Olson v The Queen - Unreported, November 15, 1990, No. T-2603-89 (FCTD) (Butter- worths No. 35008)
  - The applicant challenged the institutional telephone policy which allowed inmates to make two "legal or business" calls per week, two resocialization calls per month and emergency calls. Calls could be made on a collect basis only. In addition, he challenged specific restrictions on himself which prohibited him from making "legal" phone calls for a month when he was found to have abused the privilege by pretending to call a lawyer when, in fact, he was not.

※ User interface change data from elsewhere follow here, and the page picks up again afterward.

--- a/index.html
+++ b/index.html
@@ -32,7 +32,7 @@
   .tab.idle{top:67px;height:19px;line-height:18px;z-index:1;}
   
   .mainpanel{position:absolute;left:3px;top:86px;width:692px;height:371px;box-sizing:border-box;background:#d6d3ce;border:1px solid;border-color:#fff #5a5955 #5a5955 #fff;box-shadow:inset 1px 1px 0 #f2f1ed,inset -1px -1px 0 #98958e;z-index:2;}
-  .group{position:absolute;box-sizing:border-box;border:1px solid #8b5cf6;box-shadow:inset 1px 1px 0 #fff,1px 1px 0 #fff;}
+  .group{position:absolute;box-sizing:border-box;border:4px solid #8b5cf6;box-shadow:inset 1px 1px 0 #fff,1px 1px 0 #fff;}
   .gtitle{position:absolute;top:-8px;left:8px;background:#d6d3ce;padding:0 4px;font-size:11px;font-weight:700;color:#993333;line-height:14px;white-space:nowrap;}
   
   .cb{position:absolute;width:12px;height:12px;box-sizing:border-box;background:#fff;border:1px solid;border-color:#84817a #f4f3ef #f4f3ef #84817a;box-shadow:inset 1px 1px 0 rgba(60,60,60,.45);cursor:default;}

The applicant had made extensive use of the telephone policy and was involved in 19 civil court actions.
      The court, following Re Latham and Solicitor General of Canada et al (1984) 9 DlR (4th) 393 (FCTD) (see annotation at p5135) held that s10(b) did not apply to the applicant's situation. The court further noted that the calls that the applicant wished to make did not relate to the situation such as internal disciplinary charges or possible further loss of residual liberty within the institution. Furthermore, there was no evidence before the court that the restrictions resulted in any prejudice to the applicant. There is no Charter right allowing penitentiary inmates to telephone their lawyers in an unrestricted fashion. The principles of fundamental justice in s7 of the Charter do not require unlimited access to the telephone by penitentiary inmates. While prisoners do not lose all of their civil rights upon incarceration, it is clear that many restrictions necessarily arise upon incarceration, including restrictions on a prisoner's freedom of expression, freedom of association and liberty.
 
    Editorial Note - Subsequent to the application to Federal Court in relation to Ms Culhane's access to federal penitentiaries, she was similarly barred from visiting provincial institutions. Her application for judicial review of that decision is reported at (1979) 44 CCC (2d) 245 and the appeal from that decision to the British Columbia Court of Appeal which dismissed the appeal is reported at (1980) 51 CCC (2d) 213. An appeal to the Supreme Court of Canada was launched but apparently later abandoned. Ultimately Ms Culhane, by negotiation, was able to resecure her visiting privileges at federal and provincial institutions.
 
Bryntwick v Yoemans and Rousseau - (1983) 1 CCC (3d) 131, 31 CR (3d) 177 (FCTD)
  - A prisoner's visiting rights with his common-law wife were suspended indefinitely because she refused to be subjected to a nude search. Because there were no grounds to support the search within the meaning of Regulation 41 (2) and because the duty to act fairly was not complied with in relation to the visiting rights, the Court ordered visiting rights restored.
 
Beaulieu v Rousseau - Unreported, December 14,1987, Nos. T-2080-86 & T-2081-86 (FCTD)
  - Punishment in disciplinary court followed by loss of earned remission, private family visits, or escorted temporary absence passes does not raise the sort of double jeopardy situation that infringes s11 (h) of the Charter.